Earnings: Loss of $911M, almost double the year-ago loss of $478M
Revenues: About a 1 percent increase (yoy) to $8.2 billion
Actual vs. Expected: Loss of $0.30 (diluted) per share, $0.02 worse than expectations at a negative $0.28 per share; loss of $0.17 per share in the year-ago period
Added 644,000 total wireless subscribers (net 354,000)
Best ever churn rate for the third quarter
Continued recognition and awards for improved customer service and Sprint’s 4G Android™ phone, HTC EVO
Core Product Updates:
-Introduced the popular Samsung Epic(TM) 4G handset in September
-Introduced Sprint ID, an application for content downloads built around customer or business needs
-Offering 400 minutes for $20 a month through its Virgin Mobile brand
-Sprint 4G is now available in 55 markets
Key Quotes: Driven by record customer satisfaction, and the performance of iconic devices like the EVO and Epic, Sprint’s momentum continued this quarter,” said Dan Hesse, Sprint CEO. “The Sprint brand gained postpaid customers for the fourth consecutive quarter as, for the second consecutive quarter based on porting data, more customers switched to Sprint from our competitors than switched from Sprint to our competitors. In addition, our last two quarters have been all-time bests for postpaid churn. We also saw improvement sequentially in prepaid net adds and our lowest prepaid churn in almost five years.”

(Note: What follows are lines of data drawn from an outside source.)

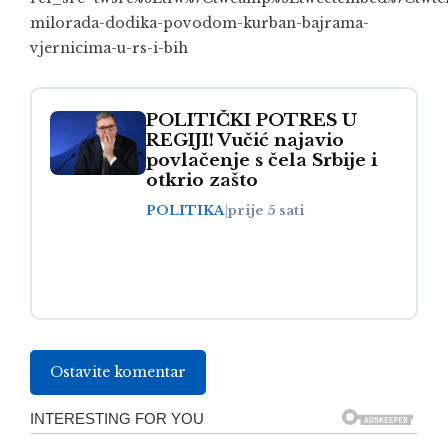
milorada-dodika-povodom-kurban-bajrama-
vjernicima-u-rs-i-bih
POLITIČKI POTRES U
REGIJI! Vučić najavio
povlačenje s čela Srbije i
otkrio zašto
POLITIKA
|
prije 5 sati
Ostavite komentar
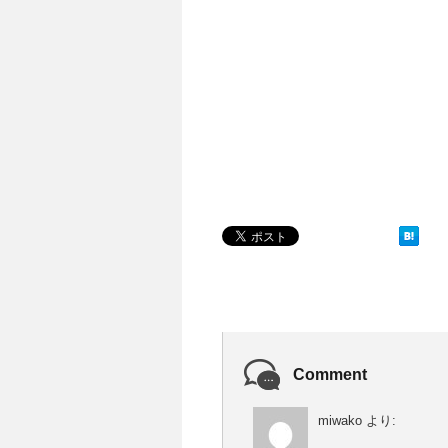
Comment
miwako
より:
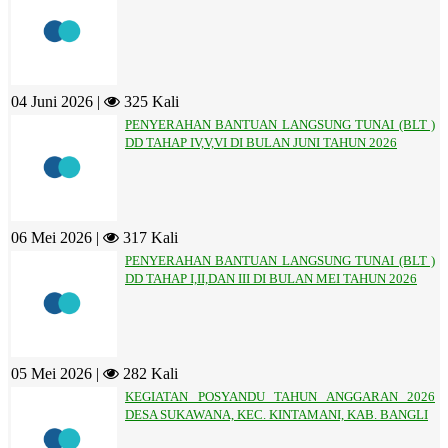
04 Juni 2026 |
325 Kali
PENYERAHAN BANTUAN LANGSUNG TUNAI (BLT )
DD TAHAP IV,V,VI DI BULAN JUNI TAHUN 2026
06 Mei 2026 |
317 Kali
PENYERAHAN BANTUAN LANGSUNG TUNAI (BLT )
DD TAHAP I,II,DAN III DI BULAN MEI TAHUN 2026
05 Mei 2026 |
282 Kali
KEGIATAN POSYANDU TAHUN ANGGARAN 2026
DESA SUKAWANA, KEC. KINTAMANI, KAB. BANGLI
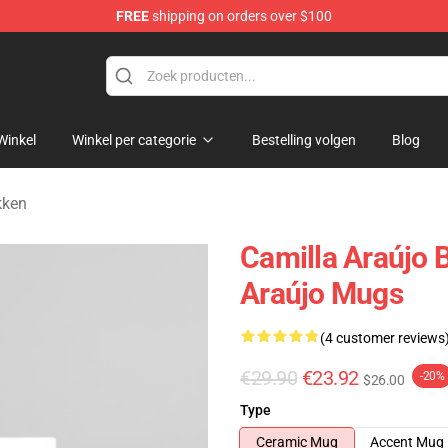
FREE
shipping on orders over $100
dise Store
Winkel
Winkel per categorie
Bestelling volgen
Blog
kken
Camilla Araújo 
Araújo Mugs
(4 customer reviews
€29.90
€23.92
-20%
$26.00
Type
Ceramic Mug
Accent Mug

Competitors: Verizon (VZ) and ATT (T)
Technicals: I’m repeating my original assessment of Sprint last quarter, where I said: “Like most companies growing market share, Sprint is expanding its customer base by spending money” and the stock “looks fully valued at its current price near $5 per share. The stock is hovering in overbought territory. The company needs to improve operating margins and income before calling this stock a buy.”
Still, I hold out hope for this stock in a far more robust economy, but for now, the wind is out of the sails for Sprint from a fundamental and technical standpoint. The stock remains overbought and continues to slide in early morning trade, down over 10 percent so far. Price-cutting seems to be the M.O. for the major wireless carriers in this environment, so don’t expect a turnaround any time soon. Then again, if you like to play long-shots and manage to pick up the stock at a bargain basement price, it could pay off in the longer term.